▶ _The problem_
All of the data below should be repeated exactly. Pictures should not be included.

▶ _Data section_
****************************************

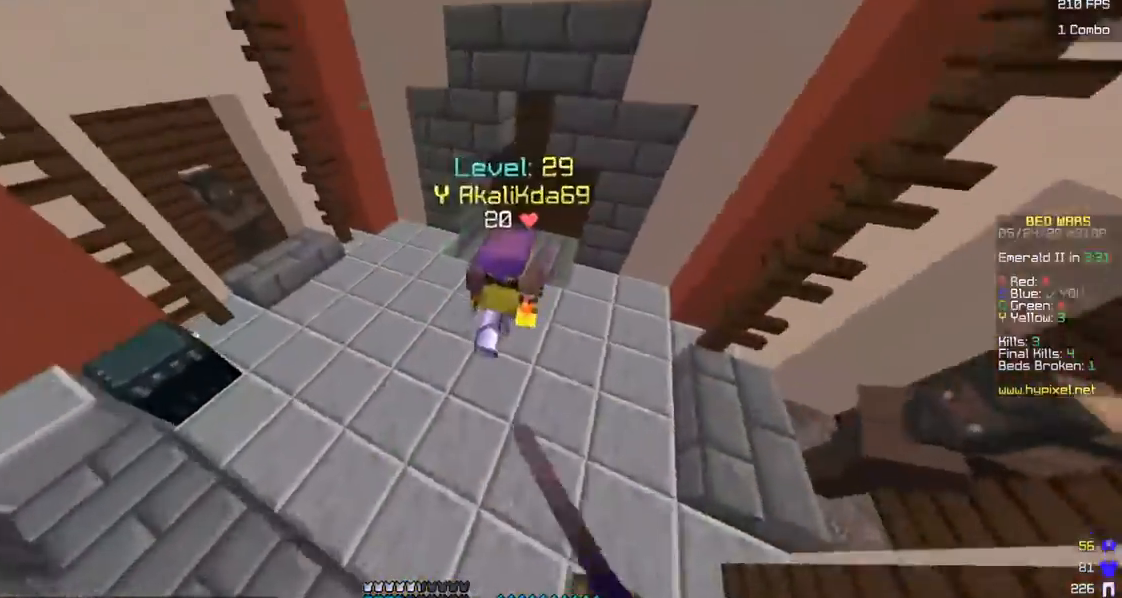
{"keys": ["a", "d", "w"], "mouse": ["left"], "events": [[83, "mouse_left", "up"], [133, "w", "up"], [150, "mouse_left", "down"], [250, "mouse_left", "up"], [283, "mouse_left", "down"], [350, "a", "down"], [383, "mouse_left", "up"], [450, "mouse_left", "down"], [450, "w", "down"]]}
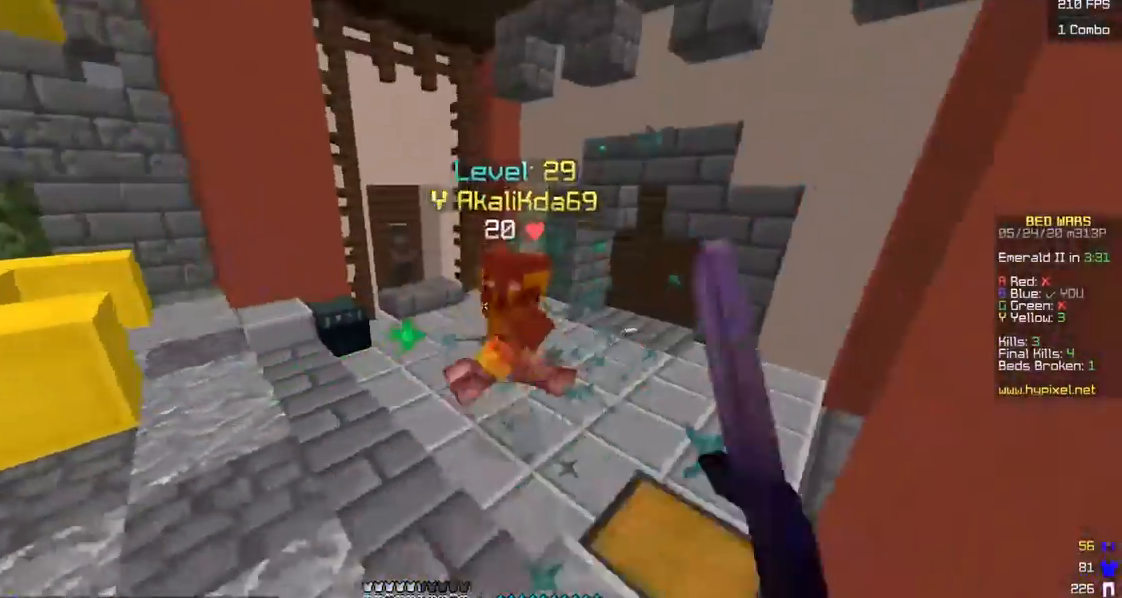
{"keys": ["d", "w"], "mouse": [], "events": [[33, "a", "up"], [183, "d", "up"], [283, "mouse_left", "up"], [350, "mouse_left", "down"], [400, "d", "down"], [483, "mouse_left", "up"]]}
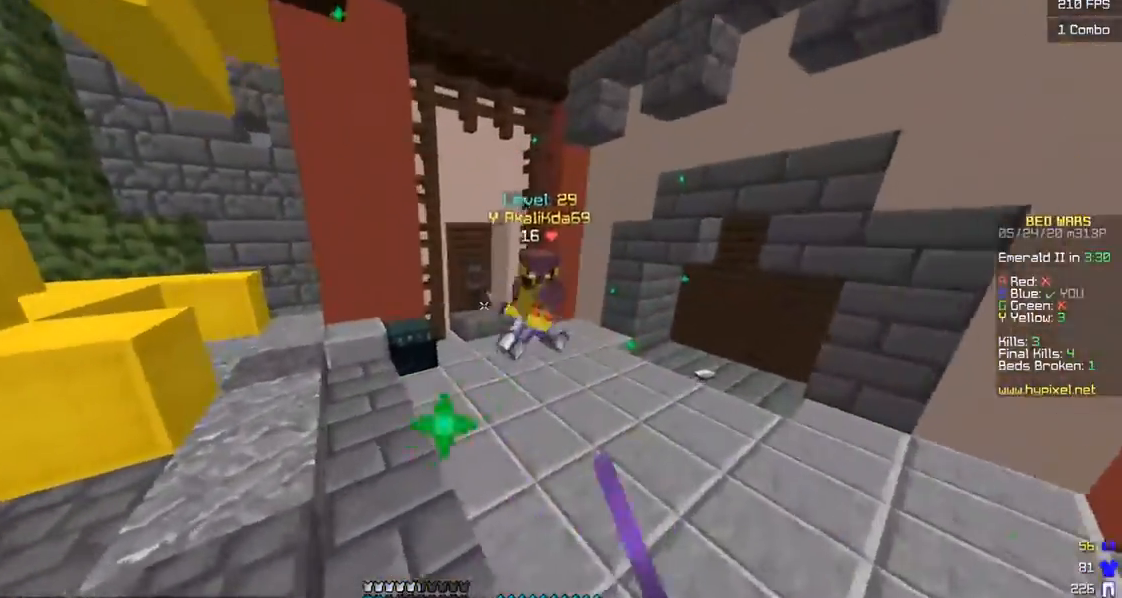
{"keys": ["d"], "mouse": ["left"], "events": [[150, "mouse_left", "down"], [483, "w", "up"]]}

****************************************

▶ _Answer section_
{"keys": ["a", "d", "w"], "mouse": ["left"], "events": [[83, "mouse_left", "up"], [133, "w", "up"], [150, "mouse_left", "down"], [250, "mouse_left", "up"], [283, "mouse_left", "down"], [350, "a", "down"], [383, "mouse_left", "up"], [450, "mouse_left", "down"], [450, "w", "down"]]}
{"keys": ["d", "w"], "mouse": [], "events": [[33, "a", "up"], [183, "d", "up"], [283, "mouse_left", "up"], [350, "mouse_left", "down"], [400, "d", "down"], [483, "mouse_left", "up"]]}
{"keys": ["d"], "mouse": ["left"], "events": [[150, "mouse_left", "down"], [483, "w", "up"]]}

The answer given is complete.